研究課題
本研究は鳥類にみられる無条件兄弟殺しの適応的意義を解明することを目的とし、1雛と2雛を育てた場合のカツオドリ親鳥の繁殖期の採餌行動および親鳥と雛のボディーコンディションを比較する。そして、繁殖期の投資量の変化が、それに引き続く親鳥の非繁殖期の行動や翌年の繁殖行動に及ぼす影響を明らかにする。2015年4~10月にかけて西表島にある東海大学沖縄地域研究センターに滞在し、海況の良い日に西表島の南西15 kmに位置する無人島・仲ノ神島に渡島した。島内を踏査し、孵化直後のカツオドリの雛2羽がいる巣を見つけ、巣の周囲を草や石で高く囲うことで雛間での巣外への追い出しを防ぐことを試みた。雛間の巣外への追い出し行動はまだ歩行能力の乏しい孵化後数日以内のみに見られ、この時期に追い出されなかった場合、2雛とも独立まで巣で親鳥の給餌を受ける。2雛巣を囲った数日後に再び島に上陸して状況を確認したが、どの巣でも2雛は残っていなかった。また、いくつかの巣では両雛および巣自体がなくなっていた。本年度はカツオドリを含む仲ノ神島で営巣・繁殖する海鳥類の繁殖状況が全体的に悪く、また南西諸島への度重なる台風の接近・通過による雛の衰弱や巣の放棄が一因であると考えられる。そのため、本年度はカツオドリの2雛実験巣を準備することができず、親鳥へのデータロガー装着およびボディーコンディションを調べることができなかった。一方、以前に本島のカツオドリ親鳥に装着したジオロケータというデータロガーを数羽から回収することに成功した。それらのデータを解析することで、本研究課題の一部である非繁殖期の親鳥の行動を明らかにすることができると期待される。
3: やや遅れている
本年度は調査地である仲ノ神島における海鳥類の繁殖状況の悪さ、そして頻繁な台風接近・通過により、予定していた通りに研究が進まなかった。しかし、親鳥の非繁殖期の行動データをいくつか得ることができ、また以前に記録されたカツオドリ2雛の成長速度データを解析することにより、研究課題の一部を達成することができると考える。また、本年度の調査結果を踏まえ、より確実にデータを取得できる研究計画(風切り羽を一部切除することによるエネルギーコストの増加)を考えており、来年度には予定通りに研究が進展することが予想される。予定通りのデータを得ることができなかった一方、本年度のように特に繁殖状況の悪い年のデータを得ることで、繁殖投資量の変化に対するカツオドリの行動的応答をより明確に示すことができると期待される。

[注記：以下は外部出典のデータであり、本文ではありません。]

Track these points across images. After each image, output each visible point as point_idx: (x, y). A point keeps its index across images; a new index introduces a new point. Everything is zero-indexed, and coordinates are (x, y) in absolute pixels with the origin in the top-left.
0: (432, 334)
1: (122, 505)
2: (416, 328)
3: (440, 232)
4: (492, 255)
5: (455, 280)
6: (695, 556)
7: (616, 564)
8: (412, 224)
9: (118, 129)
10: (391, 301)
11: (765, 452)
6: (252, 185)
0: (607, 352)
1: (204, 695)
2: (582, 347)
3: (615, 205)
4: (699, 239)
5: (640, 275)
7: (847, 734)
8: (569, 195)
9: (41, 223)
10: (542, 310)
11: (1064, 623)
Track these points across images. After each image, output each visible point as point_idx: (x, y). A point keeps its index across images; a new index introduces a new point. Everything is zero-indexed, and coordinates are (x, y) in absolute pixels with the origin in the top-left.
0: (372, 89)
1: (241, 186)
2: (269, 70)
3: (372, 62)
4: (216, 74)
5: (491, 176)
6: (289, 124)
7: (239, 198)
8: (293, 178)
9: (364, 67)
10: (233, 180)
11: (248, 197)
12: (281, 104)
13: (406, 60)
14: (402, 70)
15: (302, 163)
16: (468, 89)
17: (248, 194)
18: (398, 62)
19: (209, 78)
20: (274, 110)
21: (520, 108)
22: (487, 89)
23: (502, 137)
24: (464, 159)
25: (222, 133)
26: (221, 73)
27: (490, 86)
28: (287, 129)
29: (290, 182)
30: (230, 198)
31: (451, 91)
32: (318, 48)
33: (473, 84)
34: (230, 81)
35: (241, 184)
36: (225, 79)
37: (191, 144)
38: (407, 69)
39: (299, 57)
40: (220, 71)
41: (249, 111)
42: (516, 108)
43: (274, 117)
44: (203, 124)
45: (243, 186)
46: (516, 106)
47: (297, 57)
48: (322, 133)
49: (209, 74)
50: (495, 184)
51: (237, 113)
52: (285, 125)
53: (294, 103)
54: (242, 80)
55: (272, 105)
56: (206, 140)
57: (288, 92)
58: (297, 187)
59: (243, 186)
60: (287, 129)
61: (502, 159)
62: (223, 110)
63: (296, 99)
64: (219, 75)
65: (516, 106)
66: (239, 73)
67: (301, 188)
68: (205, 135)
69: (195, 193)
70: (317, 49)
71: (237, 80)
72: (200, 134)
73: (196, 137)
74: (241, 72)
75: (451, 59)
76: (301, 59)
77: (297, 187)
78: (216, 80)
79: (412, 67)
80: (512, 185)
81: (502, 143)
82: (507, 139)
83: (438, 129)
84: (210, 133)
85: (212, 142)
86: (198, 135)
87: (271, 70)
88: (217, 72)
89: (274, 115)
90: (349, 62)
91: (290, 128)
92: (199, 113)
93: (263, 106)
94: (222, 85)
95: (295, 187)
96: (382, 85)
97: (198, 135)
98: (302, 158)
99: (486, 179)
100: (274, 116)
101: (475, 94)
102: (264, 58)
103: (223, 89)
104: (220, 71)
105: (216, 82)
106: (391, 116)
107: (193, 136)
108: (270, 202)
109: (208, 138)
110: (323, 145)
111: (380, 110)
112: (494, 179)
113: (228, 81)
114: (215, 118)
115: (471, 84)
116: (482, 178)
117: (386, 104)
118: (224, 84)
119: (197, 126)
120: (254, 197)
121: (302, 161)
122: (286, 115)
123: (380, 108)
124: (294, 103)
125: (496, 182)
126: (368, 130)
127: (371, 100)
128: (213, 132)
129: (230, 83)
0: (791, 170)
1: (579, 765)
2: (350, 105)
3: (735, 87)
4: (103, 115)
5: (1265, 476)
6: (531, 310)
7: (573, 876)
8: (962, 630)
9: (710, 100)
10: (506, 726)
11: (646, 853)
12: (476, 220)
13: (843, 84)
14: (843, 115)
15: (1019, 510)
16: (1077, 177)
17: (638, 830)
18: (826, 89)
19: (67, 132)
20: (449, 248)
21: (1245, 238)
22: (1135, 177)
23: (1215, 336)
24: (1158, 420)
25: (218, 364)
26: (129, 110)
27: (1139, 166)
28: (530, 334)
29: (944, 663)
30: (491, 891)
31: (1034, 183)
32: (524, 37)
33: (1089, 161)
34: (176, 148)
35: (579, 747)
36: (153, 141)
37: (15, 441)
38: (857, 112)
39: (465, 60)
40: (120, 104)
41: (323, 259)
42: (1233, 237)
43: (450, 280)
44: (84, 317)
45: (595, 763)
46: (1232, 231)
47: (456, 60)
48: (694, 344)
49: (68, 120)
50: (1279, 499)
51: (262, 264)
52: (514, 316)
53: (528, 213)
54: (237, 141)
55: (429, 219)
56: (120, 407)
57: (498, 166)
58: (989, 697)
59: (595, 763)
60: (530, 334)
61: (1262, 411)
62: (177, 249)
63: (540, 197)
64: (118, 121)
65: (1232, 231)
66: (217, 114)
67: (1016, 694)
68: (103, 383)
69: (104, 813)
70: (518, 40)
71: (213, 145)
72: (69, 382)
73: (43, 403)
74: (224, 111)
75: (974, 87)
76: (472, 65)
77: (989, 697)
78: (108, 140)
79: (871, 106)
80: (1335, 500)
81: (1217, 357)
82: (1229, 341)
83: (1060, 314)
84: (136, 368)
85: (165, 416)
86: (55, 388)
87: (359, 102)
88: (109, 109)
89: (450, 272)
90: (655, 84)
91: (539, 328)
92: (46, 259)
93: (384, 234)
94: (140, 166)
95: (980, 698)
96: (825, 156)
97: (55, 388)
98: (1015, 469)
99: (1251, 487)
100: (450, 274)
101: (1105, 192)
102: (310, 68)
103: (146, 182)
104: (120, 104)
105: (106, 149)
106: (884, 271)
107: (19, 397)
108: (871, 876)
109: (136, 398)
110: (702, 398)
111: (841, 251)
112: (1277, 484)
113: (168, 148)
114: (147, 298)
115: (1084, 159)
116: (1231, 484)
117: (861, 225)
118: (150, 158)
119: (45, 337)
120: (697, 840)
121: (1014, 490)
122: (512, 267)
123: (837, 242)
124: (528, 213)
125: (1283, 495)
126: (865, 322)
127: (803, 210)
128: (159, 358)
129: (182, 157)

来年度も巣の周囲を草や石で囲うことにより、2雛巣を作り出すことを試みる。一方、今年度の調査結果を踏まえ、来年度には親鳥の羽の一部を切除する等によって飛翔のエネルギーコストを増加させることにより繁殖投資量を増やし、仮想2雛として親鳥の行動・生理状態の変化を調べることを計画している。これにより、例え2雛巣を準備できなかった場合にも、本研究課題の仮説(繁殖コストの増加は非繁殖期および翌年の繁殖に影響する)を検証することができる。加えて、ビデオカメラを繁殖地に設置し、カツオドリ雛間の巣外追い出し行動を記録し、その実態を明らかにする。